Belgium – the Bells Are Ringing at Sunset


Mechelen, I was told, is the home of carillons. So I had expected to hear peals of bells ringing out over this ancient town from time to time. But what I had not expected to hear were the notes of a modern pop song being rung on the bells – somehow it didn’t seem quite in keeping with the elegant and noble buildings I was admiring, after all, Mechelen’s proud boast is that it has more listed buildings than Bruges.

St. Rombouts


Bells have rung out over Mechelen for centuries. Early carillons were either played by hand or connected to a clock and set to play just as it was about to sound the hour. Following the invention of a manual keyboard it became possible to increase the number of bells sounded. In 1583, the tone was improved by the use of a pedal board with bass stops, thus creating a much richer sound. Mechelen hasn’t looked back since; its most famous carillon rings out from the tower of St Rombout’s Cathedral – the two sets of 49 bells and seven-bell unit total some 80 tonnes. To maintain the tradition, the city even has a school for bell-ringers.

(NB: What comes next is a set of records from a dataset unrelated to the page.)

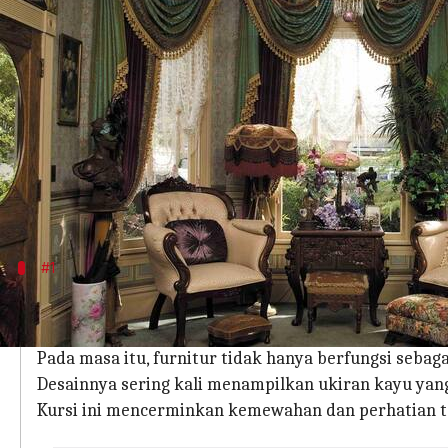
menulis
Jan 01, 2025
10:56 am
Handoko
Apa ceritanya
Kursi Victorian adalah simbol keanggunan dan rom
Dengan desain yang rumit dan detail ornamen yan
Dikenal sebagai
"Courting Chair,"
kursi ini diranc
Dalam artikel ini, kita akan menjelajahi pesona 
#1
Sejarah Singkat Kursi Victorian
Kursi Victorian berasal dari era Ratu Victoria di Ing
Pada masa itu, furnitur tidak hanya berfungsi sebaga
Desainnya sering kali menampilkan ukiran kayu yang
Kursi ini mencerminkan kemewahan dan perhatian te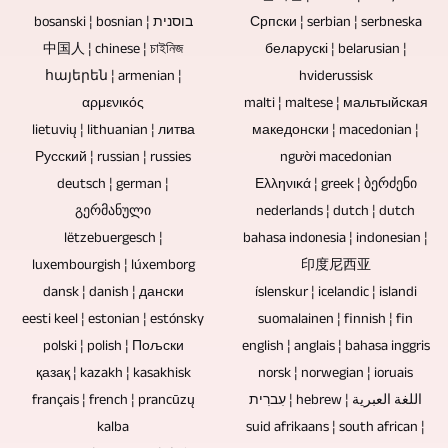
интервјуи,
тачке
записи
bosanski ¦ bosnian ¦ בוסנית
Српски ¦ serbian ¦ serbneska
разговори
и
са
中国人 ¦ chinese ¦ চাইনিজ
беларускі ¦ belarusian ¦
или
узроци
снимака
հայերեն ¦ armenian ¦
hviderussisk
рунде
губитка
концерата
αρμενικός
malti ¦ maltese ¦ мальтыйская
дискусије
података.
такође
lietuvių ¦ lithuanian ¦ литва
македонски ¦ macedonian ¦
снимају
Блу-
се
Русский ¦ russian ¦ russies
người macedonian
без
раи
могу
deutsch ¦ german ¦
Ελληνικά ¦ greek ¦ ბერძენი
публике,
дискови,
ремиксовати
გერმანული
nederlands ¦ dutch ¦ dutch
нема
ДВД
и
lëtzebuergesch ¦
bahasa indonesia ¦ indonesian ¦
потребе
и
ремастеровати.
luxembourgish ¦ lúxemborg
印度尼西亚
за
ЦД-
dansk ¦ danish ¦ дански
íslenskur ¦ icelandic ¦ islandi
моторним
ови
eesti keel ¦ estonian ¦ estónsky
suomalainen ¦ finnish ¦ fin
нагибом.
су
polski ¦ polish ¦ Пољски
english ¦ anglais ¦ bahasa inggris
одлични
қазақ ¦ kazakh ¦ kasakhisk
norsk ¦ norwegian ¦ ioruais
за
français ¦ french ¦ prancūzų
עִברִית ¦ hebrew ¦ اللغة العبرية
продају,
kalba
suid afrikaans ¦ south african ¦
поклоне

Restaurant abound in this Mechelen Street

Mechelen was once the capital of the Low Countries, but it dates back well before those days – evidence shows that it began as a lakeside community in prehistoric times. However, Mechelen’s rise to fame and fortune began under the Dukes of Burgundy in the 15th and 16th centuries, after Charles the Bold established his Court of Accounts here. But even greater glory was to come thanks to Margaret of Austria, aunt of Emperor Charles V. Margaret, a highly intelligent and well-educated woman, brought the great minds of the time to her court: men such as Erasmus, Durer and Thomas More, and alongside them musicians, historians and painters. She built a number of mansions, including her palace on the Keizerstraat. Margaret’s statue stands in the Grote Markt.

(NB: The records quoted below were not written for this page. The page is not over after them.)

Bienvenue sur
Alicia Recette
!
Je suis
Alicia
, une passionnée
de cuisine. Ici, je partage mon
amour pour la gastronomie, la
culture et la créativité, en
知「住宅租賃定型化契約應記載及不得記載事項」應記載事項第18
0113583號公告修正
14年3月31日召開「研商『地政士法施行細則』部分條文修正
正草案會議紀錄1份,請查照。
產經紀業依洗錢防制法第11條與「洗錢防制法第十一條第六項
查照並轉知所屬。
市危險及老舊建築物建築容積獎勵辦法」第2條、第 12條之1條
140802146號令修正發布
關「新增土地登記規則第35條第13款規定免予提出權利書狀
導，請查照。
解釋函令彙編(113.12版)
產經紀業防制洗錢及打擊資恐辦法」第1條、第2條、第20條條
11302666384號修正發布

In time the court moved to Brussels and Mechelen’s importance waned. However, it was still important in religious fields, becoming an archbishopric in 1559. A severe setback was suffered in 1572, when the Spanish fired the city and slaughtered many of its residents. Luckily the skills of its weavers, lacemakers and carillon exponents survived.

Belgium is famous for tapestries and the craft of tapestry weaving lives on to this day at the De Wit Royal Tapestry Factory. Do not leave Mechelen without taking a tour of the factory to watch the skilful manufacture and restoration of tapestries.

Mechelen Lace

Mechelen’s reputation for the production of exquisite lace spread far and wide. Unfortunately handmade lace cannot compete in price with machine-made lace, but luckily the bobbin lacemaking tradition is once again being taught; you can recognise it in the shops from its expensive price tag – but it is beautiful.

Stopping to look at various restaurant menus, one dish intrigued me: Mechelen Cuckoo. It is actually chicken, a rather large one with cute feathered legs. Visitors to the animal park at Planckendael might see one strutting round, scratching in the dust.

St. Janskerk


Art lovers should not miss St Janskerk and the opportunity to see the beautiful triptych by Rubens of the Adoration of the Magi. It is said that Ruben’s first wife posed for the face of the Virgin. Other places to visit include some excellent museums – notably the Busleyden (the town museum) and the delightful Speelgoedmuseum (toy museum) featuring children’s toys of bygone days.

Sightseeing is fun but there is no denying it is tiring, so what better way of having a rest than to find a pavement café, order a glass or two of the local golden brew from the Het Anker Brewery, sit back and admire the fabulous building façades whilst listening to the silvery notes of the bells.